Top NHS doc profits from sex selection referrals

Couples who want to choose the sex of their baby are paying thousands of pounds to a leading UK fertility doctor to be referred to a clinic in Northern Cyprus.

Gynaecologist Charles Kingsland, clinical director at the Liverpool Women’s Hospital, admits that sex selection is against the law in the UK, but says he is not doing “anything wrong.”

And he is charging couples as much as £14,000 for the privilege of “balancing” their families.

Investigation

The news came to light as a result of an investigation carried out by the Mail on Sunday.

The paper’s undercover reporter paid £200 for an initial consultation with 53-year-old Mr Kingsland in the Hewitt Centre for Reproductive Medicine, which is based at the Liverpool Women’s Hospital.

Mr Kingsland acknowledged he was aware the treatment was illegal in the UK, but he said many women want to choose the sex of their embryo “just because they fancy it”.

Ignorant

The Mail on Sunday discovered that Mr Kingsland uses NHS premises and staff to organise the medical procedure for profit, charging up to £14,000 for the controversial service – more than four times the cost of standard private fertility treatment.

The doctor also tells patients he must cover up his involvement by claiming to be ‘ignorant’ of their reasons for travelling to Cyprus.

And the top consultant told the Mail on Sunday reporter it was “better your GP doesn’t know anything” about the treatment.

Illegal

Sex selection for social reasons was made illegal in the UK by the Human Fertilisation and Embryology Act 2008.

However, the UK Cypriot Fertility Association (UKCFA), in which Mr Kingsland is a shareholder, offers its services to women who want to choose the sex of their child for purely social reasons.

On its website, the UKCFA advertises that the ‘family balancing’ treatment will be carried out at its affiliated clinic, the Cyprus IVF Centre in Famagusta, in the Turkish Republic of Northern Cyprus, which is the only place in Europe where sex selection is legal.

Enquiry

A leading cross-bench Peer has called for an urgent debate into the ‘enormous moral issues’ that Mr Kingsland’s practices raise.

Lord Alton, a member of the All-Party Parliamentary Pro-Life group, said on Saturday: “The HFEA should undoubtedly be debating this issue if it is its duty to ‘shelter the embryo’, as its chair Lisa Jardine has claimed.

“It can make recommendations to Parliament and introduce penalties.
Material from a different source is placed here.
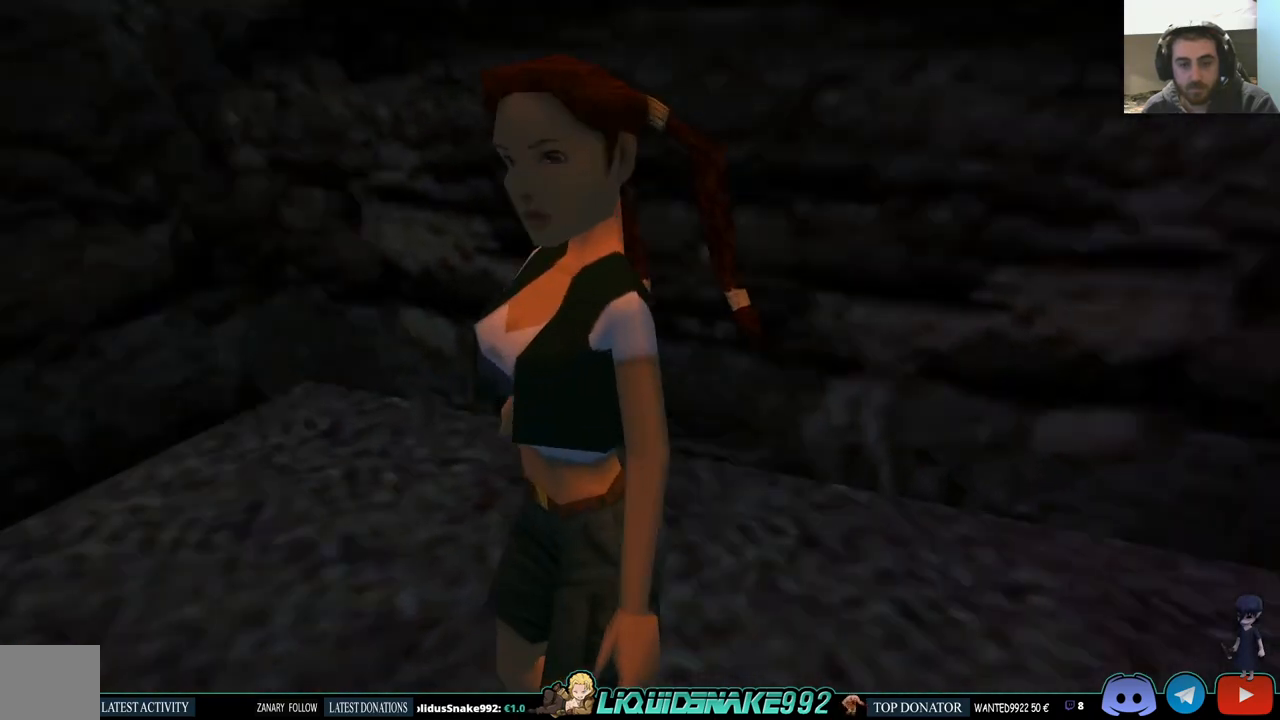
{"buttons": [], "left_stick": "center", "right_stick": "center", "events": [[217, "DPAD_LEFT", "up"], [433, "DPAD_UP", "down"], [500, "DPAD_UP", "up"]]}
The financial connection should be probed. If you have a doctor with a vested interest in organising treatment that’s illegal in the UK, that raises enormous moral issues.”

Shocking

And Josephine Quintavalle, of the campaign group Comment on Reproductive Ethics, said it was shocking that British specialists would dismiss the ethical concerns.

She added: “IVF was developed to address genuine infertility problems, not to facilitate discriminatory social engineering of this kind.

She said that “prejudice against girls” across the world had resulted in countries like China and India practising what is being called “gendercide”.

Commenting on the undercover report, Mr Kingsland said on Saturday, “we haven’t done anything wrong.”